### [REQUEST]
The answer must be one number: how many lines in the records below contain the string "Kaur".

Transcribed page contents
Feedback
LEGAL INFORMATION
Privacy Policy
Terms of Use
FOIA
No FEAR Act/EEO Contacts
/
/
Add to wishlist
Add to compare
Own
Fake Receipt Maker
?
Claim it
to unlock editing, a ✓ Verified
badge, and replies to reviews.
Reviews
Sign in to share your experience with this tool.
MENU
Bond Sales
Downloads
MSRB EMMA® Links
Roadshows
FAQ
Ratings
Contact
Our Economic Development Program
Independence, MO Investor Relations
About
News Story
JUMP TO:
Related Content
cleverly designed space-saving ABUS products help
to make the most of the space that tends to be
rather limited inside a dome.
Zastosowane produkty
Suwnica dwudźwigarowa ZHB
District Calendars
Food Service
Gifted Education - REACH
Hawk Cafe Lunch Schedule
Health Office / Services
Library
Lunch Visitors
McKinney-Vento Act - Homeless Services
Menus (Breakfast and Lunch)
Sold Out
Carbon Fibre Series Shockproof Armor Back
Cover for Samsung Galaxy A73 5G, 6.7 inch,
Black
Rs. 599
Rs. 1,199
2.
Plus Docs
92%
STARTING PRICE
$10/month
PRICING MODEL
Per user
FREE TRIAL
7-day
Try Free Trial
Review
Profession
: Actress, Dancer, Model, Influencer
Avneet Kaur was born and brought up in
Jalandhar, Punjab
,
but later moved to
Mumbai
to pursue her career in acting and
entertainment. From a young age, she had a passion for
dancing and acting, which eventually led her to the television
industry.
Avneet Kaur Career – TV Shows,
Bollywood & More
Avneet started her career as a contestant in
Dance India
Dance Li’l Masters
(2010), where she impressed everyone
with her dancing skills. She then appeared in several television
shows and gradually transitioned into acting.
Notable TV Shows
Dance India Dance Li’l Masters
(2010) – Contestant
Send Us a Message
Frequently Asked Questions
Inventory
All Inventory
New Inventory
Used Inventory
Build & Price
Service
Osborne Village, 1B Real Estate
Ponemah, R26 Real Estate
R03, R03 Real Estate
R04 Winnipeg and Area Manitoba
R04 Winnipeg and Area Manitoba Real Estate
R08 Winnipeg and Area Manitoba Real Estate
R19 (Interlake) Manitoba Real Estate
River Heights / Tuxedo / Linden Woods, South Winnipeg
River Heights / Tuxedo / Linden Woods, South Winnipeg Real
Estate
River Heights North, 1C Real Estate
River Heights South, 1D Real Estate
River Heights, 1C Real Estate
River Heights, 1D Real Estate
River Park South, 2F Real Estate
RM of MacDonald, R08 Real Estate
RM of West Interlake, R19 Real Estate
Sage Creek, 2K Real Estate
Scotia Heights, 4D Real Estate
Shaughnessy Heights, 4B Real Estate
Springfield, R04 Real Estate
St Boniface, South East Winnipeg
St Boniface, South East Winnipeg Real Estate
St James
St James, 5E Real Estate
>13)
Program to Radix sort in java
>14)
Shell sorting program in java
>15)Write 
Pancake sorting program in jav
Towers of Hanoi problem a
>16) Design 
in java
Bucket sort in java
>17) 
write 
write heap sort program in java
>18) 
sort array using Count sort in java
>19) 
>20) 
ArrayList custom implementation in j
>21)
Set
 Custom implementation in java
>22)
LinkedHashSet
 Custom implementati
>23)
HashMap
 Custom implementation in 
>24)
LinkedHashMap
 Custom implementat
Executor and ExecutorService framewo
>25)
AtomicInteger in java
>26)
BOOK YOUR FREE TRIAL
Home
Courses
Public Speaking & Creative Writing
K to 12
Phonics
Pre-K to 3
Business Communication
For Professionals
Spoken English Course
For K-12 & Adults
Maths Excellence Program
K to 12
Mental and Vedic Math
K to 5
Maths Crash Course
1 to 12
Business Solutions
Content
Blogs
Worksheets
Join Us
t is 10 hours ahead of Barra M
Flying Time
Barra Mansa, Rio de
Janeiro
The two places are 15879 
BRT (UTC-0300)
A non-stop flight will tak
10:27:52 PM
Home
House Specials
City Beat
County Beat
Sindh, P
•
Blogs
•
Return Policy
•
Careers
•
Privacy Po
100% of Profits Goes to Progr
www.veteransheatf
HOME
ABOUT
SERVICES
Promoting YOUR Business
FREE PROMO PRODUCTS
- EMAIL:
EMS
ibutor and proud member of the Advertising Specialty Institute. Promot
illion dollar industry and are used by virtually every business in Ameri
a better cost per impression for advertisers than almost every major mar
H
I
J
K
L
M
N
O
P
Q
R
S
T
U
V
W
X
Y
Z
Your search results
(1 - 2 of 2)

### [EXERCISE ANSWER]
2